# Obamas lead is widening



## Bobm (Aug 26, 2003)

http://w3.newsmax.com/a/morrismap/?promo_code=6BD7-1

Norms happy :wink:


----------



## hunter9494 (Jan 21, 2007)

yep, McCain is screwed, he made some bad decisions.


----------



## Csquared (Sep 5, 2006)

Hunter, I'm surprised that a man as passionate in his beliefs as you would give up so easily. The fat lady aint singin yet (but her husband has been doing plenty of talking). :wink:


----------



## hunter9494 (Jan 21, 2007)

i haven't given up, but McCain has missed too many opportunities, the momentum has shifted pretty significantly.....it will be extremely hard for him to turn the tide now.......only issue is the economy and NO-bama is blowing smoke up the voters ***** and they are buying it........


----------



## southdakbearfan (Oct 11, 2004)

I ain't giving up, but McCain has not taken advantage lately.

Most of the other polls still show it around 3%, within the margin of error.

I would really look for another site than someone that was a Bill Clinton advisor, and has been accused numerous times of slanting his poles to either direction.

**Stored data entries:**
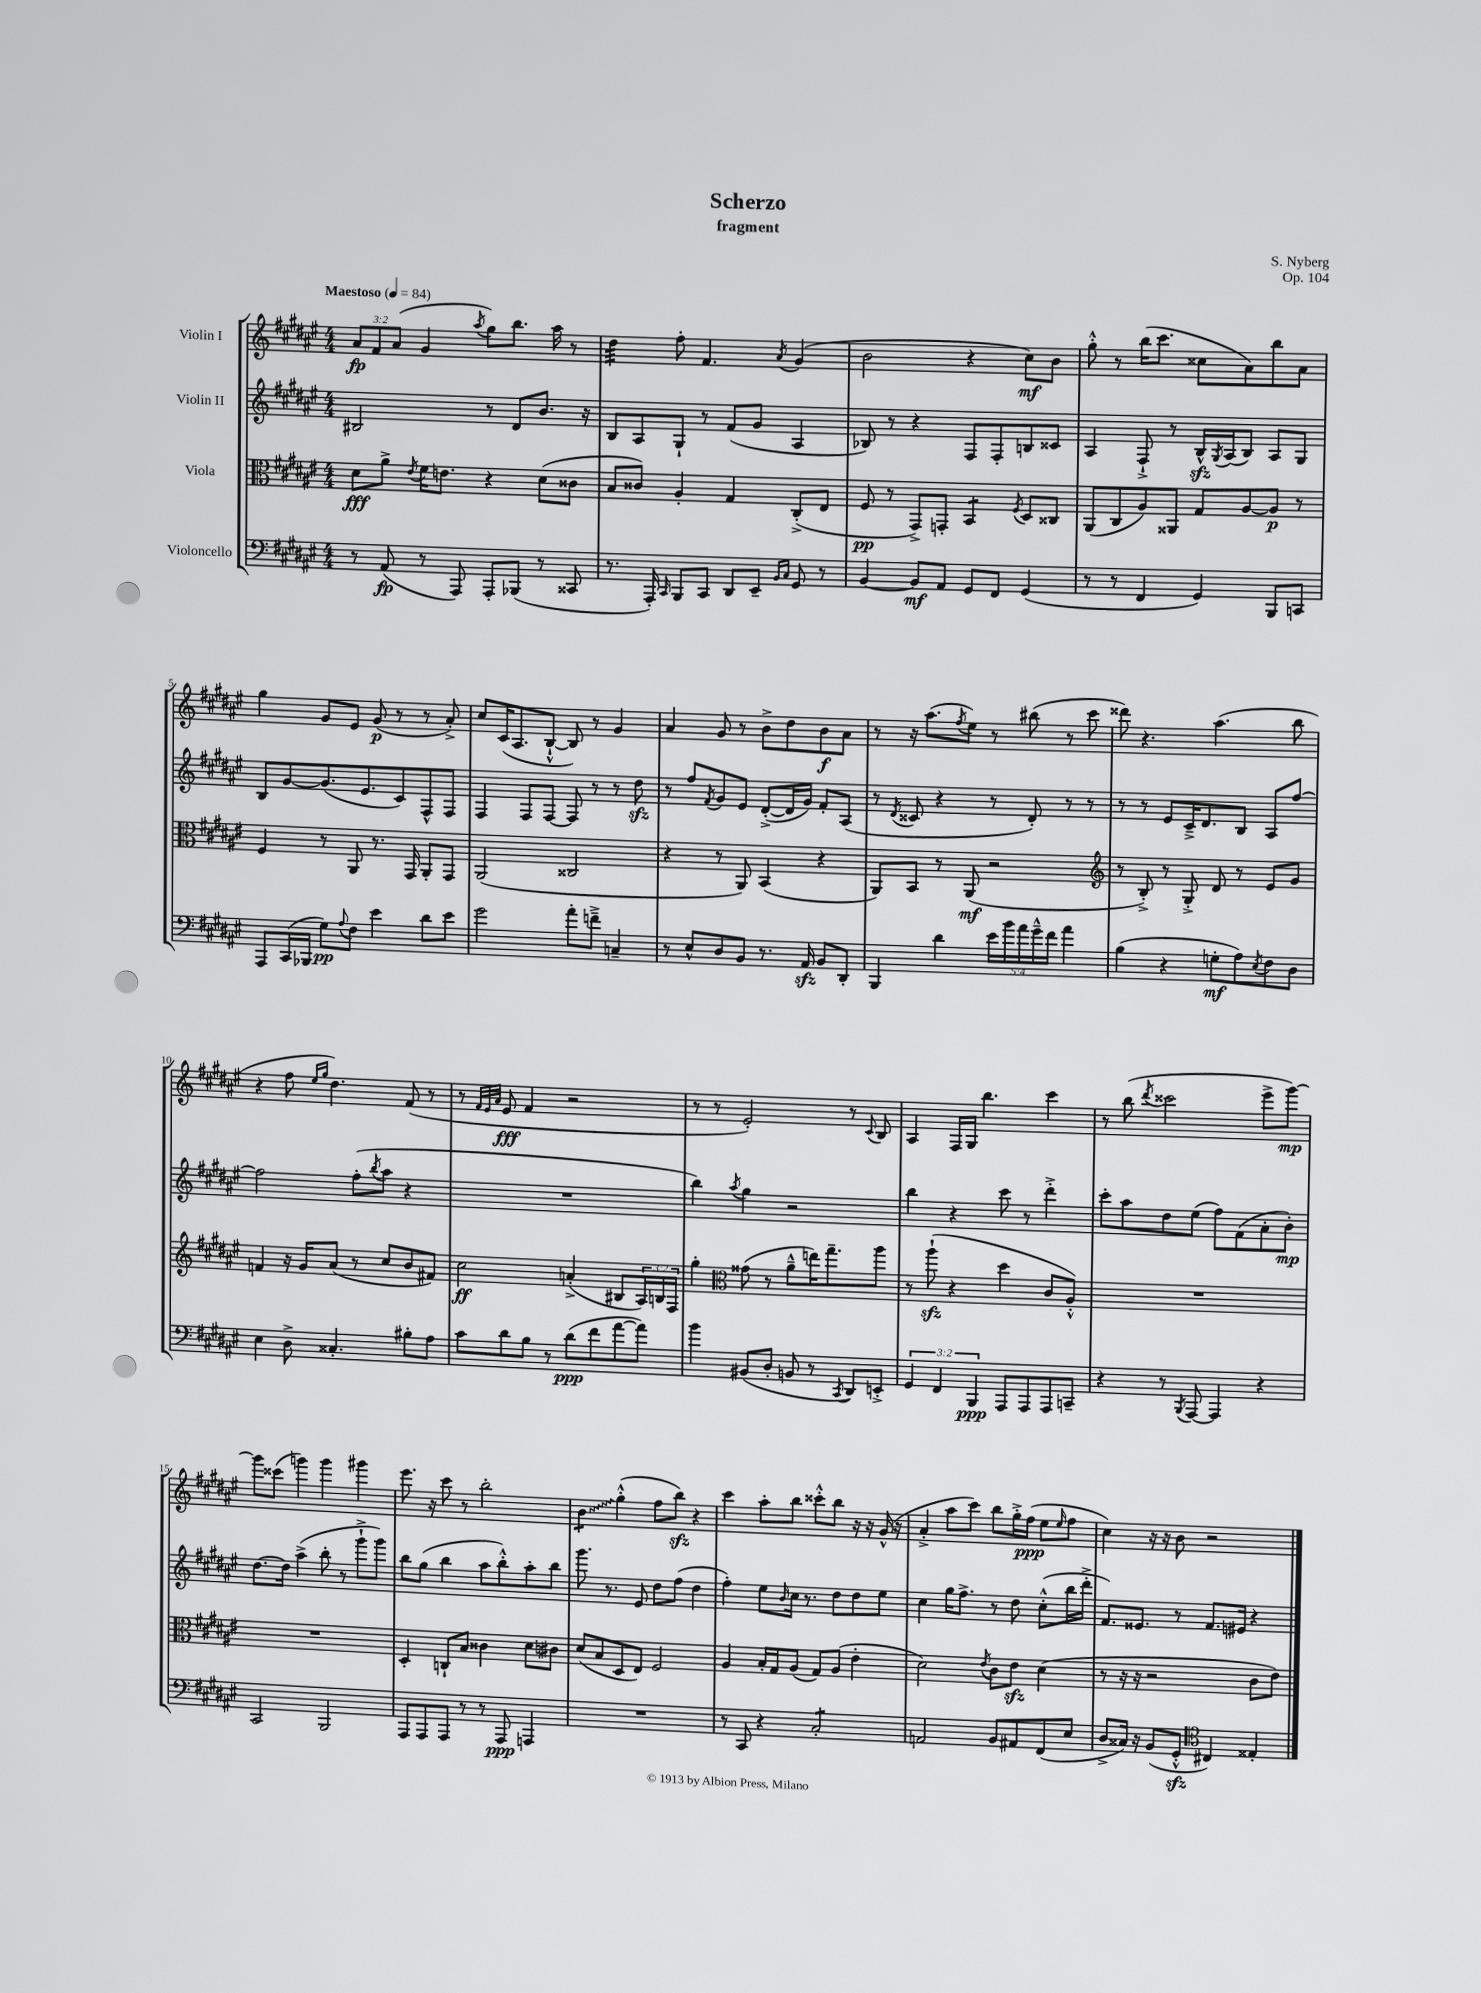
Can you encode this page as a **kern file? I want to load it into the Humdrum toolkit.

**kern	**kern	**kern	**kern
*staff4	*staff3	*staff2	*staff1
*clefF4	*clefC3	*clefG2	*clefG2
*k[f#c#g#d#a#e#]	*k[f#c#g#d#a#e#]	*k[f#c#g#d#a#e#]	*k[f#c#g#d#a#e#]
*M4/4	*M4/4	*M4/4	*M4/4
*MM84	*MM84	*MM84	*MM84
8r	8d#\L	2B#/	12a#/L
.	.	.	12f#/
(8AA#/	8a#^\J	.	.
.	.	.	(12a#/J
.	8qe#/	.	.
8r	16f#\LK	.	4g#/
.	8.e\J	.	.
8AAA#/)	.	.	.
.	.	.	8qaa#/
8AAA#'/L	4r	8r	8gg#\L)
(8BBB-/J	.	8d#/L	8.bb\J
8r	(8d#\L	8.b/J	.
.	.	.	16aa#\
8CC##/	8c##\J	.	8r
.	.	16r	.
=	=	=	=
8.r	8B/L	8B/L	4dd#\
.	8c##/J)	8A#/	.
16AAA#'/)	.	.	.
16qqCC#/	.	.	.
8BBB/L	4A#'/	8G#`/J	8ff#'\
8CC#/J	.	8r	4.f#/
8DD#/L	4G#/	(8f#/L	.
8EE#~/J	.	8g#/J	.
16qqBB/LL	.	.	.
16qqC#/JJ	.	.	8qa#/
8GG#/	(8C#'^/L	4A#/	(4g#/
8r	8E#/J	.	.
=	=	=	=
[4BB/	8F#/	8B-/)	2b\
.	8r	8r	.
8BB/]L	8GG#^/L)	4r	.
8AA#/J	8GG'/J	.	.
8GG#/L	4BB/	8F#/L	4r
8FF#/J	.	8F#'/	.
.	8qF#/	.	.
(4GG#/	8D#/L	8B/	8cc#\L)
.	8C##/J	8c##/J	8b\J
=	=	=	=
8r	(8AA#/L	4A#/	8gg#'^^\
8r	8C#/	.	8r
4FF#/	8A#/)	8F#`^/	(16bb\LK
.	.	.	8.ccc#\J
.	8AA##/J	8r	.
4GG#/)	8G#/L	16B^^/LL	8cc##\L
.	.	8qG#/	.
.	.	(16A#/J	.
.	[8A#/	8B/J)	8a#\)
8BBB/L	8A#/]J	8A#/L	8bb\
8CC/J	8r	8G#/J	8a#\J
=	=	=	=
8AAA#/L	4F#/	8B/L	4gg#\
(16CC#/L	.	[8g#/	.
16BBB-/JJ	.	.	.
8G#\L)	8r	(8.g#/]	8g#/L
8qqA#/	.	.	.
8F#\J	8AA#/	.	8e#/J
.	.	8.e#/	.
4e#\	8.r	.	(8g#/
.	.	8c#/)	8r
.	16GG#/	.	.
8d#\L	8AA#'/L	8F#^^/	8r
8e#\J	8GG#/J	8F#/J	8a#'^/)
=	=	=	=
2g#\	(2AA#/	4F#/	8cc#/L
.	.	.	(16c#/K
.	.	.	8.A#/
.	.	8F#/L	.
.	.	[8F#/J	[8B`^^/J
8a#'\L	2C##/	8F#/]	8B/])
8f~^\J	.	8r	8r
4C~/	.	8r	4g#/
.	.	8dd#\	.
=	=	=	=
8r	4r	8r	4a#/
8E#^^/L	.	8ff#/L	.
.	.	8qf#/	.
8D#/	8r	8g#/	8g#/
8BB/J	8AA#/)	8e#/J	8r
8.r	(4BB/	([8d#'^/L	8b^\L
.	.	16d#/]L	8dd#\
16AA#/	.	16g#/JJ)	.
8BB/L	4r	8f#'/L	8b\
8DD#'/J	.	(8A#/J	8a#\J
=	=	=	=
4BBB/	8AA#/L)	8r	8r
.	.	8qd#/	.
.	8BB/J	8c##/	16r
.	.	.	(8.aa#\L
4d#\	8r	4r	.
.	.	.	8qff#/
.	(8AA#/	.	8ee#\J)
20e#\LL	2r	8r	8r
20b\	.	.	.
20a#\	.	.	.
.	.	8d#'/)	(8bb#\
20g#~^^\	.	.	.
20f#\JJ	.	.	.
4a#\	.	8r	8r
.	.	8r	8ccc#\
=	=	=	=
*	*clefG2	*	*
(4B\	8r	8r	8ddd##\)
.	8B'^/)	8r	4.r
4r	8r	8e#/L	.
.	8G#'^/	16c#~^/K	.
.	.	8.d#/	.
8G'\L	8d#/	.	(4.aa#\
8A#\)	8r	8B/J	.
8qE#/	.	.	.
8F#\	8e#/L	8A#/L	.
8D#\J	8g#/J	[8ff#/J	8bb\
=	=	=	=
4E#\	4f/	2ff#\]	4r
8D#^\	16r	.	8ff#\
.	16g#/LK	.	.
.	.	.	16qqee#/LL
.	.	.	16qqgg#/JJ
4.C##'/	(8a#/J	.	4.dd#\)
.	8r	(8ff#'\L	.
.	.	8qbb/	.
.	8cc#/L	8aa#\J	.
8B#'\L	8b/	4r	(8f#/
8A#\J	8f#/J)	.	8r
=	=	=	=
8c#\L	2cc#\	1r	8r
.	.	.	32qqf#/LLL
.	.	.	32qqe#/
.	.	.	32qqa#/JJJ
8d#\	.	.	8e#/
8B\J	.	.	4f#/
8r	.	.	.
(8d#\L	(4a'^/	.	2r
8f#\	.	.	.
[8a#\	8B#/L	.	.
8a#\]J)	24A#/L)	.	.
.	24B/	.	.
.	24F#/JJ	.	.
=	=	=	=
4b\	4gg#'\	4bb\)	8r
.	.	.	8r
*	*clefC3	*	*
.	.	8qaa#/	.
(8BB#/L	(8g##\	4gg#\	2e#'/)
8D#'/J	8r	.	.
8BB/	8a#~^^\L	2r	.
8r	16ee\K)	.	.
.	8.gg#~\	.	.
8qCC#/	.	.	.
8DD#/L)	.	.	8r
.	.	.	8qqc#/
8EE'^/J	8aa#\J	.	8B/
=	=	=	=
6GG#/	8r	4bb\	4A#/
.	(8aa#`\	.	.
6FF#/	.	.	.
.	4r	4r	16F#/LL
.	.	.	16G#/JJ
6BBB/	.	.	.
.	.	.	4.bb\
8AAA#/L	4dd#\	8ccc#\	.
8AAA#/	.	8r	.
8AAA#/	8c#/L	4ddd#'^\	4ccc#\
8CC~/J	8A#'^^/J)	.	.
=	=	=	=
4r	1r	8ccc#'\L	8r
.	.	8aa#\	(8bb\
.	.	.	8qddd#/
8r	.	8dd#\	2ccc##\
8qBBB/	.	.	.
[8AAA#/	.	(8ee#\J	.
4AAA#/]	.	8ff#\L)	.
.	.	(8f#\	.
4r	.	8a#'\	8eee#^\L
.	.	8b'\J)	[8ggg#\J)
=	=	=	=
2CC#/	1r	[8.dd#\L	8ggg#\]L
.	.	.	(8ccc##\J
.	.	16dd#\]Jk	.
.	.	(4aa#^\	4ggg\)
2BBB/	.	8bb'\	4ggg\
.	.	8r	.
.	.	8ggg#`^\L	4ggg#\
.	.	8ggg#\J)	.
=	=	=	=
8AAA#/L	4D#'/	8bb\L	8.eee#\
8AAA#/	.	(8gg#\J	.
.	.	.	16r
8AAA#/J	8C`/L	4bb\	8ccc#\
8r	8B/J	.	8r
8r	4c##\	8aa#\L	2bb'\
8AAA#/	.	8bb'^^\)	.
4AAA/	8d#\L	8aa#'\	.
.	8c#\J	8bb\J	.
=	=	=	=
1r	(8d#/L	8.ggg#\	4b\
.	8B/	.	.
.	.	8.r	.
.	8D#/	.	(4gg#'^^\
.	8E#/J)	8e#/	.
.	2F#/	8dd#\L	8ff#\L
.	.	(8ff#\J	8bb\J)
.	.	4dd#\	4r
=	=	=	=
8r	4A#/	4ff#'\)	4ccc#\
8CC#/	.	.	.
4r	16B'/LL	8ee#\L	8aa#'\L
.	16G#/J	.	.
.	.	16qqb/	.
.	(8A#/J	16cc#\Jk	8bb\J
.	.	8.r	.
2C#'/	8G#/L)	.	8ccc##'^^\L
.	(8A#/J	8dd#\L	8bb\J
.	4e#'\	8dd#\	16r
.	.	.	16r
.	.	8ee#\J	(16g#^^/
.	.	.	16r
=	=	=	=
2AA/	2d#\)	4cc#\	4a#'^/
.	.	16gg#\LK	8aa#\L
.	.	8.ff#^\J	.
.	.	.	8ccc#\J)
.	8qe#/	.	.
8BB/L	8c#\L	8r	8bb\L
8AA#/	8e#\J	8dd#\	16gg#'^\L
.	.	.	(16ff#\JJ
(8FF#/	(4d#\	(8cc#'^^\L	8ee#\L
.	.	.	16qqee#/
8E#/J	.	16bb\L	8ff#\J
.	.	16ddd#'^\JJ	.
=	=	=	=
8D#^/L	8r	8.f#/L)	4cc#\)
16C##/Jk)	16r	.	.
16r	16r	8.e##/J	.
(8BB/L	2r	.	16r
.	.	.	16r
8GG#'^^/J	.	8r	8b\
*clefC4	*	*	*
4C#/)	.	8.f#/L	2r
.	.	16e#/Jk	.
4E##'/	8c#\L	4r	.
.	8e#\J)	.	.
==	==	==	==
*-	*-	*-	*-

**Written instruction A:** List each distinct username that posts in the forum thread.
**Written instruction B:** In the forum thread, what does hunter9494 name as the only issue?
**Written instruction C:** From the forum thread, copy everything from "Most of the" down to "to either direction.".
This data has no connection to the forum thread.

**Exercise answer A:** Bobm, hunter9494, Csquared, southdakbearfan

**Exercise answer B:** The economy.

**Exercise answer C:**
Most of the other polls still show it around 3%, within the margin of error.

I would really look for another site than someone that was a Bill Clinton advisor, and has been accused numerous times of slanting his poles to either direction.